WHAT THE TASK REQUIRES
The complete listing that follows is to be set down again, exactly as it appears.

SUPPLIED MATERIAL
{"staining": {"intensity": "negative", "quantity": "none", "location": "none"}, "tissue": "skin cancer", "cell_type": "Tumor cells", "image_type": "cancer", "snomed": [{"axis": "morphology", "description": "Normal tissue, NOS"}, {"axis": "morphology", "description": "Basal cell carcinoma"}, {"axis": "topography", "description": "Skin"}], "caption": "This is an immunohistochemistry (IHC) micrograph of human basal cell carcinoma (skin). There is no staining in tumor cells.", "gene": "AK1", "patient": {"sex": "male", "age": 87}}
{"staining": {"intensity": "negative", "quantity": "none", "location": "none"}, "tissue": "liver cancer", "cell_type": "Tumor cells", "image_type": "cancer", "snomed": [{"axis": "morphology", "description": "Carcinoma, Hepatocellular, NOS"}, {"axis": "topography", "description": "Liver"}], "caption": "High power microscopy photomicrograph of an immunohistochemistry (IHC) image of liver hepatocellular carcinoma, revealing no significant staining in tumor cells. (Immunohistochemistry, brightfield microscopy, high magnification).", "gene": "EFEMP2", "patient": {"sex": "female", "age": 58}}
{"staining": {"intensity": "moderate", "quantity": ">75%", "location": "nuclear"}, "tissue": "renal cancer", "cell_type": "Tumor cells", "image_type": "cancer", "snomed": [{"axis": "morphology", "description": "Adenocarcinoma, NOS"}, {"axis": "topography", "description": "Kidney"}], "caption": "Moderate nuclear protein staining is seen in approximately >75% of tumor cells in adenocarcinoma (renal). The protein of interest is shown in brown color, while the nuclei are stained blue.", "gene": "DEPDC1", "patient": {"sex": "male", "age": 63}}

SOLUTION TO THIS PROBLEM
{"staining": {"intensity": "negative", "quantity": "none", "location": "none"}, "tissue": "skin cancer", "cell_type": "Tumor cells", "image_type": "cancer", "snomed": [{"axis": "morphology", "description": "Normal tissue, NOS"}, {"axis": "morphology", "description": "Basal cell carcinoma"}, {"axis": "topography", "description": "Skin"}], "caption": "This is an immunohistochemistry (IHC) micrograph of human basal cell carcinoma (skin). There is no staining in tumor cells.", "gene": "AK1", "patient": {"sex": "male", "age": 87}}
{"staining": {"intensity": "negative", "quantity": "none", "location": "none"}, "tissue": "liver cancer", "cell_type": "Tumor cells", "image_type": "cancer", "snomed": [{"axis": "morphology", "description": "Carcinoma, Hepatocellular, NOS"}, {"axis": "topography", "description": "Liver"}], "caption": "High power microscopy photomicrograph of an immunohistochemistry (IHC) image of liver hepatocellular carcinoma, revealing no significant staining in tumor cells. (Immunohistochemistry, brightfield microscopy, high magnification).", "gene": "EFEMP2", "patient": {"sex": "female", "age": 58}}
{"staining": {"intensity": "moderate", "quantity": ">75%", "location": "nuclear"}, "tissue": "renal cancer", "cell_type": "Tumor cells", "image_type": "cancer", "snomed": [{"axis": "morphology", "description": "Adenocarcinoma, NOS"}, {"axis": "topography", "description": "Kidney"}], "caption": "Moderate nuclear protein staining is seen in approximately >75% of tumor cells in adenocarcinoma (renal). The protein of interest is shown in brown color, while the nuclei are stained blue.", "gene": "DEPDC1", "patient": {"sex": "male", "age": 63}}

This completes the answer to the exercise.